**Document text**.
########
Live album by Mormon Tabernacle Choir featuring Deborah Voigt and John Rhys-Davies
- Released: October 14, 2014
- Recorded: 2013
- Genre: Christmas
- Label: Mormon Tabernacle Choir
- Producer: Mack Wilberg, Ryan T. Murphy, Bruce Leek, Fred Vogler, Scott Barrick, Carol Brown, Julie Rohde

Mormon Tabernacle Choir chronology
| Home for the Holidays (2013) | Let The Season In (2014) | Keep Christmas With You (2015) |

= Let The Season In =

Let The Season In was recorded during the Mormon Tabernacle Choir's 2013 Christmas shows in the LDS Conference Center, with special guests operatic soprano Deborah Voigt and actor John Rhys-Davies. An album and concert DVD were released on October 14, 2014, along with a companion book titled God Bless Us, Every One!: The Story Behind A Christmas Carol. The recorded concert will be broadcast on PBS premiering December 19, 2014.
########
**Data for analysis**.
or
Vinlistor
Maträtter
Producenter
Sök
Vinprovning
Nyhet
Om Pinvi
########
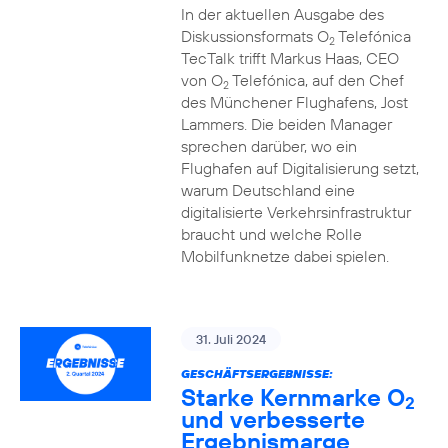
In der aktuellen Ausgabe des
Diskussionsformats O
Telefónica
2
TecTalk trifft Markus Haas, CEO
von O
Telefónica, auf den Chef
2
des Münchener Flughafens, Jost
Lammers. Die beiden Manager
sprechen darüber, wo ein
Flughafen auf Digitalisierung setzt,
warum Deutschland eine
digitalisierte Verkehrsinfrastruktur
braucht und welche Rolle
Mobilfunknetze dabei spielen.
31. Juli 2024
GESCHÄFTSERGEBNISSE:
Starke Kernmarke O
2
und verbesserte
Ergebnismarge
########
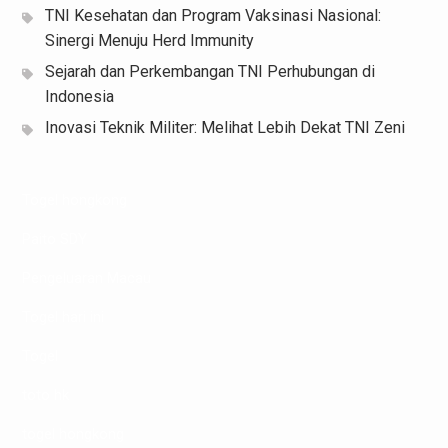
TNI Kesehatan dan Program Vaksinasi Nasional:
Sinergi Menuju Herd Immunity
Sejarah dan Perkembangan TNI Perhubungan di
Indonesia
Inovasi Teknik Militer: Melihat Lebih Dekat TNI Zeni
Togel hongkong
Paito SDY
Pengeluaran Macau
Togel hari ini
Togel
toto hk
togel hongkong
########
**Task instructions**. Reproduce the Let The Season In album text verbatim, from its opening line through its final sentence.

**Output for this task**.
Live album by Mormon Tabernacle Choir featuring Deborah Voigt and John Rhys-Davies
- Released: October 14, 2014
- Recorded: 2013
- Genre: Christmas
- Label: Mormon Tabernacle Choir
- Producer: Mack Wilberg, Ryan T. Murphy, Bruce Leek, Fred Vogler, Scott Barrick, Carol Brown, Julie Rohde

Mormon Tabernacle Choir chronology
| Home for the Holidays (2013) | Let The Season In (2014) | Keep Christmas With You (2015) |

= Let The Season In =

Let The Season In was recorded during the Mormon Tabernacle Choir's 2013 Christmas shows in the LDS Conference Center, with special guests operatic soprano Deborah Voigt and actor John Rhys-Davies. An album and concert DVD were released on October 14, 2014, along with a companion book titled God Bless Us, Every One!: The Story Behind A Christmas Carol. The recorded concert will be broadcast on PBS premiering December 19, 2014.